=== Texto de origen ===

Rapelear es un acto de fe, a la cuerda y a uno mismo. El cuerpo tiene que tomar una posición horizontal sin dejarse vencer por el abismo para después bajar tan rápido o lento como la experiencia y la seguridad lo permitan. Soy la segunda en hacerlo, y es que cuando se trata de asuntos adrenalínicos me gusta aplicar el “al mal paso darle prisa”. Y ahí estoy, colgada, lidiando con mis propios demonios que después se transforman en absoluto placer, tanto que a mitad del descenso me detengo a observar a mi alrededor. Desde esta altura, el color verde del bosque no tiene límites. Del lado izquierdo, se siente el aire fresco que regala la caída del agua de la cascada; del lado derecho, sólo hay más montaña. Los más experimentados bajan aprisa, algunos incluso de cabeza y haciendo piruetas. Desde abajo, animamos a los primerizos y nerviosos. Todos hemos logrado hoy una pequeña y emocionante victoria.
Ahora toca disfrutar el resto de la tarde. Nos dirigimos hacia el mirador de la catarata Diamante, una de las más altas de Costa Rica (200 metros) para disfrutar el atardecer. Caminamos a un paso calmado durante 20 minutos. Al llegar nos instalamos en la desembocadura de la catarata muy cerca de la orilla: tenemos vino y carnes frías para acompañar. El paisaje desde este punto se abre y deja ver al fondo el mar después de la montaña y la selva. El contraste de los colores se intensifica. El sol comienza a esconderse y el cielo cambia de color, ahora es una mezcla entre anaranjado y morado.

=== Extractos de registros ===

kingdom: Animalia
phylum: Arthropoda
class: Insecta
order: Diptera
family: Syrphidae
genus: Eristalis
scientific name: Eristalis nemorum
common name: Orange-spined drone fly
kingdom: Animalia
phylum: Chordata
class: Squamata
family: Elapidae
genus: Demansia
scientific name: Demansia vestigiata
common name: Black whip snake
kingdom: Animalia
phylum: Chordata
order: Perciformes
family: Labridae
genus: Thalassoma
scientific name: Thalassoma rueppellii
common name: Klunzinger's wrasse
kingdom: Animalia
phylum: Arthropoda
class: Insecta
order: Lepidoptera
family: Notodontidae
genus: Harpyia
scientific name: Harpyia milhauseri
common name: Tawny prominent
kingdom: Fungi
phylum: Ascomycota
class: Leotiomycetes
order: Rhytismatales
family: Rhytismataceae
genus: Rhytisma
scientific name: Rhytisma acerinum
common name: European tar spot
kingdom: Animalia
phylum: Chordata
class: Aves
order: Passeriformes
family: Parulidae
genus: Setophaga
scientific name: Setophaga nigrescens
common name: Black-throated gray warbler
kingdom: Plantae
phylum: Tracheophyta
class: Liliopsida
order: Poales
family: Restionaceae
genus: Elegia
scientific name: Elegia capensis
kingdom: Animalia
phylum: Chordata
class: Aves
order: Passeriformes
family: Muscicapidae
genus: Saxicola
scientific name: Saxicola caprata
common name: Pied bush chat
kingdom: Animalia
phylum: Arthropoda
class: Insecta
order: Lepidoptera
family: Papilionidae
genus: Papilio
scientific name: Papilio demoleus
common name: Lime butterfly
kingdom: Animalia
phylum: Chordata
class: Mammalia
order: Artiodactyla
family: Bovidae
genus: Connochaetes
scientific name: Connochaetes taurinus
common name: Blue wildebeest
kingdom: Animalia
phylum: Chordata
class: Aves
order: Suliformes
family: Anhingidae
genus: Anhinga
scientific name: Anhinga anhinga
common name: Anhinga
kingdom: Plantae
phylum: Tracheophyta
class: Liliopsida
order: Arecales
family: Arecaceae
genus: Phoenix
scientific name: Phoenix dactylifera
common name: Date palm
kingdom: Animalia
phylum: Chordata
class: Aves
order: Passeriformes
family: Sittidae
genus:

===

*Partes del ejercicio*
a - Transcriba del relato sobre el rápel y la catarata Diamante el fragmento que va desde "Ahora toca disfrutar" hasta "anaranjado y morado.", ambos incluidos.
b - Prosiga el relato sobre el rápel y la catarata Diamante a partir de su última oración.

*Las respuestas*
a -
Ahora toca disfrutar el resto de la tarde. Nos dirigimos hacia el mirador de la catarata Diamante, una de las más altas de Costa Rica (200 metros) para disfrutar el atardecer. Caminamos a un paso calmado durante 20 minutos. Al llegar nos instalamos en la desembocadura de la catarata muy cerca de la orilla: tenemos vino y carnes frías para acompañar. El paisaje desde este punto se abre y deja ver al fondo el mar después de la montaña y la selva. El contraste de los colores se intensifica. El sol comienza a esconderse y el cielo cambia de color, ahora es una mezcla entre anaranjado y morado.

b -
Amanecer distinto
Cae la noche y el camino de regreso se convierte en una aventura de exploración animal. La fauna sale a saludarnos. Con ayuda de una linterna podemos ver algunas ranas, sapos, tarántulas y cocuyos que brillan en la oscuridad. La vereda también sirve para bromear y asustarnos de posibles ataques arácnidos.
De vuelta a la cueva, que ahora luce iluminada por un camino de velas, tomamos un baño rápido, y aunque el agua está muy fría se siente bien y sirve para relajarnos. Los chicos del tour prenden la fogata, comemos sándwiches de galleta con malvavisco derretido y conversamos sobre nuestras vidas citadinas. Pronto nos vence el cansancio y nos vamos a dormir. El sonido del agua y de los grillos nos arrulla. La noche se transforma en melodía.
Así como no hay internet, tampoco despertadores. La luz del sol comienza a aparecer a las 5:15 de la mañana, pero nos quedamos en nuestros capullos sintéticos hasta las seis. El día inicia con el tradicional desayuno costarricense: gallo pinto, que es arroz y frijoles con la típica salsa Lizano, una variante de salsa inglesa (más espesa y dulce) hecha con ingredientes locales. También hay fruta, huevos y café.
Relajarse en un spa natural
Alistamos nuestras cosas para emprender la retirada. Antes de regresar a la civilización haremos una parada para refrescarnos en una poza. Para llegar a esta alberca natural hay que subir 40 minutos más por la montaña.El esfuerzo mañanero vale la pena, la poza sobresale como un oasis entre la vegetación selvática. Al agua se puede llegar de dos maneras: por la orilla, donde es baja, o dando un salto desde la parte alta (a seis metros) donde desemboca una pequeña cascada. Nadamos un rato y nos instalamos debajo de la caída del agua que nos masajea la espalda. Nada como una sesión de spa natural antes de las diez de la mañana.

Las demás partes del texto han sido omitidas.